Tenía sesenta y cinco años, y apenas unas semanas antes de desembarcar en Nueva York había pasado siete días en el hospital a causa de una terrible hemorragia interna causada por su alcoholismo. El diagnóstico de cáncer la había perturbado más de lo que hubiera imaginado jamás: cuando su médico se lo anunció, tomó un trago de whisky añejo en su misma consulta y abandonó radicalmente el tabaco. La operación para extirpar el tumor sería un éxito, pero cuando lo supo sólo escribió a una amiga que la muerte “le había dado una tregua”.
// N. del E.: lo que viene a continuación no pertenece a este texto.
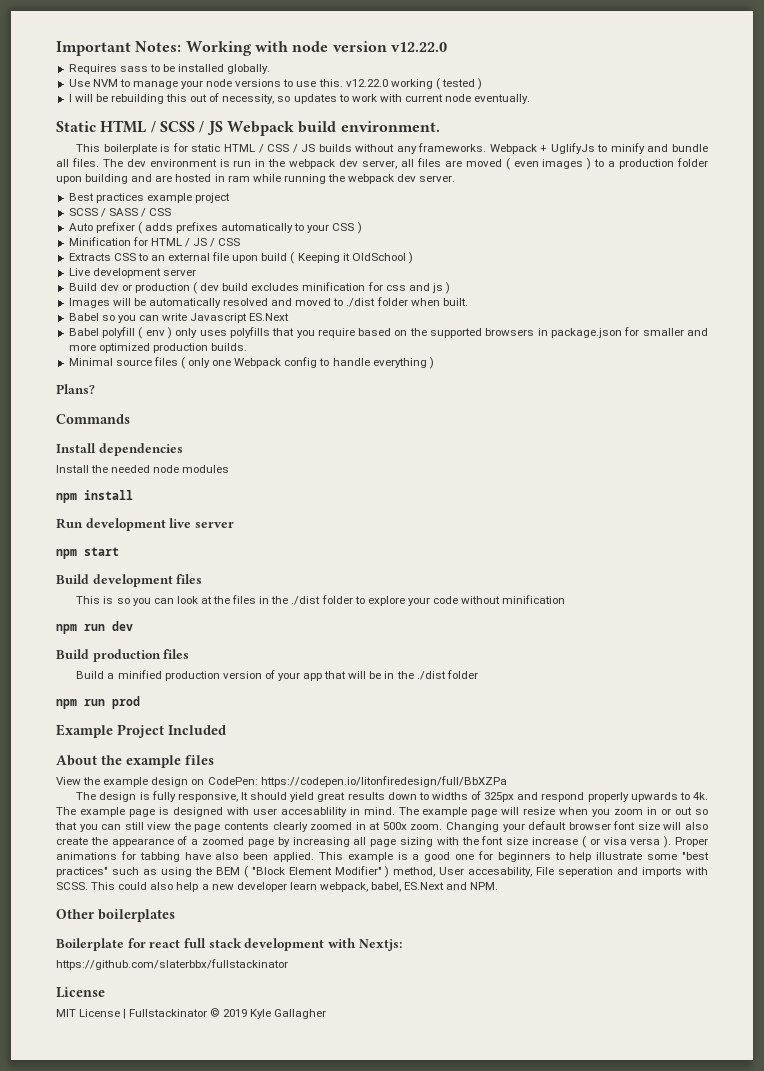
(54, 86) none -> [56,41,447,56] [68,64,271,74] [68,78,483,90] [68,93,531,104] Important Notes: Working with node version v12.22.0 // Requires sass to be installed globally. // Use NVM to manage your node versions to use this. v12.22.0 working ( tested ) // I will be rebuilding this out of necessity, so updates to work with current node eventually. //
Curiosamente, un año después de su visita al cementerio de Green-Wood, el New Yorker reivindicó en un extenso ensayo su obra, subrayando que sus libros eran “los más repulsivamente divertidos” que cabía imaginar. Nuevas películas basadas en sus novelas comenzaron a rodarse con éxito: en 1999 se estrenó una nueva versión de A pleno sol. El talento de Mr. Ripley, dirigida por Anthony Minghella y protagonizada por Matt Damon; en 2002 sería John Malkovich quien lo encarnara en El Juego de Ripley, de Liliana Cavani y este mismo año se ha estrenado Carol, basada en su novela El precio de la sal e interpretada por Cate Blanchett. Numerosas reediciones y nuevas adaptaciones televisivas de sus relatos han permitido que el lector estadounidense haya descubierto al fin a quien ya era toda una leyenda del noir en Europa.
Patricia Highsmith murió siete años y medio después de su visita al cementerio de Green-Wood, a causa de la anemia y el cáncer. Fue incinerada en el cementerio de Bellinzona.